Records excerpted from a collection:
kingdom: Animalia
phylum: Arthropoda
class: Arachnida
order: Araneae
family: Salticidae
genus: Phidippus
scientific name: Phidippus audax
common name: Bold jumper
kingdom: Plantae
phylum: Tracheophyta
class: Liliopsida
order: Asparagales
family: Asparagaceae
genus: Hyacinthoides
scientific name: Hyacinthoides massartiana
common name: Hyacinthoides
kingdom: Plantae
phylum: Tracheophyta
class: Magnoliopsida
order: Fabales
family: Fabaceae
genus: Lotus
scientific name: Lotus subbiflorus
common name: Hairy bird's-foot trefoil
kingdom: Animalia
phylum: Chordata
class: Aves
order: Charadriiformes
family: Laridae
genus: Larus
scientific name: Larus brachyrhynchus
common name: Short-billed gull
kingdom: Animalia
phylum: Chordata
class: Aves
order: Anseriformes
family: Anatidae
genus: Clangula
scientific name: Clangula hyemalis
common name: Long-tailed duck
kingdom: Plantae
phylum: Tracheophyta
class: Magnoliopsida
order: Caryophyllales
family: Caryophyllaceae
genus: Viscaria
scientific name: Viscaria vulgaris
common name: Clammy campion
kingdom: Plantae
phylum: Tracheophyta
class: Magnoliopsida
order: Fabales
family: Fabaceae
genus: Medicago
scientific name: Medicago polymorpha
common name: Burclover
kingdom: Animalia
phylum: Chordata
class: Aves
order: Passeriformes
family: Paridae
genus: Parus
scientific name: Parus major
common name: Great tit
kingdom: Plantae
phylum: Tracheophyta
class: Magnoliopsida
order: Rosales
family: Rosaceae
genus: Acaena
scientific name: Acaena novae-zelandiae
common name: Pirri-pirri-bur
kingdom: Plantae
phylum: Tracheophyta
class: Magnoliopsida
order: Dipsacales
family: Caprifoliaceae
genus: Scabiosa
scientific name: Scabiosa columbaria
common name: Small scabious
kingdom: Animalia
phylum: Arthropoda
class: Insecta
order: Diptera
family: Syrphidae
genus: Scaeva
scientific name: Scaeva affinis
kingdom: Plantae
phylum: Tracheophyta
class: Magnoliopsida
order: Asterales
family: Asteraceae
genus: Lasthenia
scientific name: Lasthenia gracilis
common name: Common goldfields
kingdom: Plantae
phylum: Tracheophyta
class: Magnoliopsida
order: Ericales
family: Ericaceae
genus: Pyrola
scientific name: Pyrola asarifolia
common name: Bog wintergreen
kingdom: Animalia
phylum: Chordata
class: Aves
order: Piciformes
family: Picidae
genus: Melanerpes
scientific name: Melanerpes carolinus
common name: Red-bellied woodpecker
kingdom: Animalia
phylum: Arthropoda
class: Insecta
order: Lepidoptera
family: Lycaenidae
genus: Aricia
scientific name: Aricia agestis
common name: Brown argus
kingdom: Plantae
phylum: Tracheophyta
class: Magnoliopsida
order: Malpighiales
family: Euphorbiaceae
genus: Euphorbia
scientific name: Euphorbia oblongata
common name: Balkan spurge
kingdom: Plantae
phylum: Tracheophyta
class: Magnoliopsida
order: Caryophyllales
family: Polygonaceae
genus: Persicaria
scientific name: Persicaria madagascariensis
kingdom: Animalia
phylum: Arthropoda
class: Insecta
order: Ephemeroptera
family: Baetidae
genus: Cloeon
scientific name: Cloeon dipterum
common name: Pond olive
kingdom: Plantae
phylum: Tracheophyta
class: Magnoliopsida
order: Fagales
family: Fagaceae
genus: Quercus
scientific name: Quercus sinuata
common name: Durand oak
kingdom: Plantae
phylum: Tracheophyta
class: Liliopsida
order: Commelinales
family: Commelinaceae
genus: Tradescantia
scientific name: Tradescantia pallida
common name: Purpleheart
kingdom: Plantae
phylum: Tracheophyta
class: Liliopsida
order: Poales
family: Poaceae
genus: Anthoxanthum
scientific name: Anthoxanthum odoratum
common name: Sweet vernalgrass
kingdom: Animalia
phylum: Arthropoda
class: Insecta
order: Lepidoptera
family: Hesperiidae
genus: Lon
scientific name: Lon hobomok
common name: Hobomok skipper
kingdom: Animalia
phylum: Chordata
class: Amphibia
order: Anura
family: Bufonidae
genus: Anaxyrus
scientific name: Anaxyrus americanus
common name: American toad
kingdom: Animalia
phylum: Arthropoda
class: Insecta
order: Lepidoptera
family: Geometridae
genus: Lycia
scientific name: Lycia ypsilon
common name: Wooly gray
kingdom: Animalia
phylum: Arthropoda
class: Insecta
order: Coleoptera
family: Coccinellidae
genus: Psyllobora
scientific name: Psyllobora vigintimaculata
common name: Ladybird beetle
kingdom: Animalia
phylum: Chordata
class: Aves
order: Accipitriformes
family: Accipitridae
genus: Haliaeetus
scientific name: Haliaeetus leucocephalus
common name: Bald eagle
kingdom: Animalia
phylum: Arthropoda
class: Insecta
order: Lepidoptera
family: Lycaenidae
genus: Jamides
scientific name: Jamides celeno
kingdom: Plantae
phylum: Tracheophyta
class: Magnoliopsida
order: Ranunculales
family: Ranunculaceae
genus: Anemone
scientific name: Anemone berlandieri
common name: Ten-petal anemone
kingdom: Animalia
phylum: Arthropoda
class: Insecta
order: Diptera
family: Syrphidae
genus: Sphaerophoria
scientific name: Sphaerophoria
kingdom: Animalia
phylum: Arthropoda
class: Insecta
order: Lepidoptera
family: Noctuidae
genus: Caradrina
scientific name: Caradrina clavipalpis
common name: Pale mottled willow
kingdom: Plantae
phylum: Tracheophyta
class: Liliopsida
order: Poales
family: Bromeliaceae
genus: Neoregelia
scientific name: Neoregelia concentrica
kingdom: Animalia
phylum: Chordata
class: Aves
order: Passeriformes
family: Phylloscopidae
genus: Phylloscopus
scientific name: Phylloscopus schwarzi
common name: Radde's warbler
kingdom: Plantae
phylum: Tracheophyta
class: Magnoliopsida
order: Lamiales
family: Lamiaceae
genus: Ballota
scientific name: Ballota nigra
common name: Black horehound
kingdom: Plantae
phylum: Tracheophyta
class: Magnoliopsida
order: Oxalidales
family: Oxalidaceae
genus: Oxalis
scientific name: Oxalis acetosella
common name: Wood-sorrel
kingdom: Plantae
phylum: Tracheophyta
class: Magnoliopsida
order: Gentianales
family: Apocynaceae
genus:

SHORT PROBLEM:
Please write out all of the material above again, swapping "common name" for "vernacular name" wherever it occurs and changing nothing else.

SOLUTION BELOW:
kingdom: Animalia
phylum: Arthropoda
class: Arachnida
order: Araneae
family: Salticidae
genus: Phidippus
scientific name: Phidippus audax
vernacular name: Bold jumper
kingdom: Plantae
phylum: Tracheophyta
class: Liliopsida
order: Asparagales
family: Asparagaceae
genus: Hyacinthoides
scientific name: Hyacinthoides massartiana
vernacular name: Hyacinthoides
kingdom: Plantae
phylum: Tracheophyta
class: Magnoliopsida
order: Fabales
family: Fabaceae
genus: Lotus
scientific name: Lotus subbiflorus
vernacular name: Hairy bird's-foot trefoil
kingdom: Animalia
phylum: Chordata
class: Aves
order: Charadriiformes
family: Laridae
genus: Larus
scientific name: Larus brachyrhynchus
vernacular name: Short-billed gull
kingdom: Animalia
phylum: Chordata
class: Aves
order: Anseriformes
family: Anatidae
genus: Clangula
scientific name: Clangula hyemalis
vernacular name: Long-tailed duck
kingdom: Plantae
phylum: Tracheophyta
class: Magnoliopsida
order: Caryophyllales
family: Caryophyllaceae
genus: Viscaria
scientific name: Viscaria vulgaris
vernacular name: Clammy campion
kingdom: Plantae
phylum: Tracheophyta
class: Magnoliopsida
order: Fabales
family: Fabaceae
genus: Medicago
scientific name: Medicago polymorpha
vernacular name: Burclover
kingdom: Animalia
phylum: Chordata
class: Aves
order: Passeriformes
family: Paridae
genus: Parus
scientific name: Parus major
vernacular name: Great tit
kingdom: Plantae
phylum: Tracheophyta
class: Magnoliopsida
order: Rosales
family: Rosaceae
genus: Acaena
scientific name: Acaena novae-zelandiae
vernacular name: Pirri-pirri-bur
kingdom: Plantae
phylum: Tracheophyta
class: Magnoliopsida
order: Dipsacales
family: Caprifoliaceae
genus: Scabiosa
scientific name: Scabiosa columbaria
vernacular name: Small scabious
kingdom: Animalia
phylum: Arthropoda
class: Insecta
order: Diptera
family: Syrphidae
genus: Scaeva
scientific name: Scaeva affinis
kingdom: Plantae
phylum: Tracheophyta
class: Magnoliopsida
order: Asterales
family: Asteraceae
genus: Lasthenia
scientific name: Lasthenia gracilis
vernacular name: Common goldfields
kingdom: Plantae
phylum: Tracheophyta
class: Magnoliopsida
order: Ericales
family: Ericaceae
genus: Pyrola
scientific name: Pyrola asarifolia
vernacular name: Bog wintergreen
kingdom: Animalia
phylum: Chordata
class: Aves
order: Piciformes
family: Picidae
genus: Melanerpes
scientific name: Melanerpes carolinus
vernacular name: Red-bellied woodpecker
kingdom: Animalia
phylum: Arthropoda
class: Insecta
order: Lepidoptera
family: Lycaenidae
genus: Aricia
scientific name: Aricia agestis
vernacular name: Brown argus
kingdom: Plantae
phylum: Tracheophyta
class: Magnoliopsida
order: Malpighiales
family: Euphorbiaceae
genus: Euphorbia
scientific name: Euphorbia oblongata
vernacular name: Balkan spurge
kingdom: Plantae
phylum: Tracheophyta
class: Magnoliopsida
order: Caryophyllales
family: Polygonaceae
genus: Persicaria
scientific name: Persicaria madagascariensis
kingdom: Animalia
phylum: Arthropoda
class: Insecta
order: Ephemeroptera
family: Baetidae
genus: Cloeon
scientific name: Cloeon dipterum
vernacular name: Pond olive
kingdom: Plantae
phylum: Tracheophyta
class: Magnoliopsida
order: Fagales
family: Fagaceae
genus: Quercus
scientific name: Quercus sinuata
vernacular name: Durand oak
kingdom: Plantae
phylum: Tracheophyta
class: Liliopsida
order: Commelinales
family: Commelinaceae
genus: Tradescantia
scientific name: Tradescantia pallida
vernacular name: Purpleheart
kingdom: Plantae
phylum: Tracheophyta
class: Liliopsida
order: Poales
family: Poaceae
genus: Anthoxanthum
scientific name: Anthoxanthum odoratum
vernacular name: Sweet vernalgrass
kingdom: Animalia
phylum: Arthropoda
class: Insecta
order: Lepidoptera
family: Hesperiidae
genus: Lon
scientific name: Lon hobomok
vernacular name: Hobomok skipper
kingdom: Animalia
phylum: Chordata
class: Amphibia
order: Anura
family: Bufonidae
genus: Anaxyrus
scientific name: Anaxyrus americanus
vernacular name: American toad
kingdom: Animalia
phylum: Arthropoda
class: Insecta
order: Lepidoptera
family: Geometridae
genus: Lycia
scientific name: Lycia ypsilon
vernacular name: Wooly gray
kingdom: Animalia
phylum: Arthropoda
class: Insecta
order: Coleoptera
family: Coccinellidae
genus: Psyllobora
scientific name: Psyllobora vigintimaculata
vernacular name: Ladybird beetle
kingdom: Animalia
phylum: Chordata
class: Aves
order: Accipitriformes
family: Accipitridae
genus: Haliaeetus
scientific name: Haliaeetus leucocephalus
vernacular name: Bald eagle
kingdom: Animalia
phylum: Arthropoda
class: Insecta
order: Lepidoptera
family: Lycaenidae
genus: Jamides
scientific name: Jamides celeno
kingdom: Plantae
phylum: Tracheophyta
class: Magnoliopsida
order: Ranunculales
family: Ranunculaceae
genus: Anemone
scientific name: Anemone berlandieri
vernacular name: Ten-petal anemone
kingdom: Animalia
phylum: Arthropoda
class: Insecta
order: Diptera
family: Syrphidae
genus: Sphaerophoria
scientific name: Sphaerophoria
kingdom: Animalia
phylum: Arthropoda
class: Insecta
order: Lepidoptera
family: Noctuidae
genus: Caradrina
scientific name: Caradrina clavipalpis
vernacular name: Pale mottled willow
kingdom: Plantae
phylum: Tracheophyta
class: Liliopsida
order: Poales
family: Bromeliaceae
genus: Neoregelia
scientific name: Neoregelia concentrica
kingdom: Animalia
phylum: Chordata
class: Aves
order: Passeriformes
family: Phylloscopidae
genus: Phylloscopus
scientific name: Phylloscopus schwarzi
vernacular name: Radde's warbler
kingdom: Plantae
phylum: Tracheophyta
class: Magnoliopsida
order: Lamiales
family: Lamiaceae
genus: Ballota
scientific name: Ballota nigra
vernacular name: Black horehound
kingdom: Plantae
phylum: Tracheophyta
class: Magnoliopsida
order: Oxalidales
family: Oxalidaceae
genus: Oxalis
scientific name: Oxalis acetosella
vernacular name: Wood-sorrel
kingdom: Plantae
phylum: Tracheophyta
class: Magnoliopsida
order: Gentianales
family: Apocynaceae
genus:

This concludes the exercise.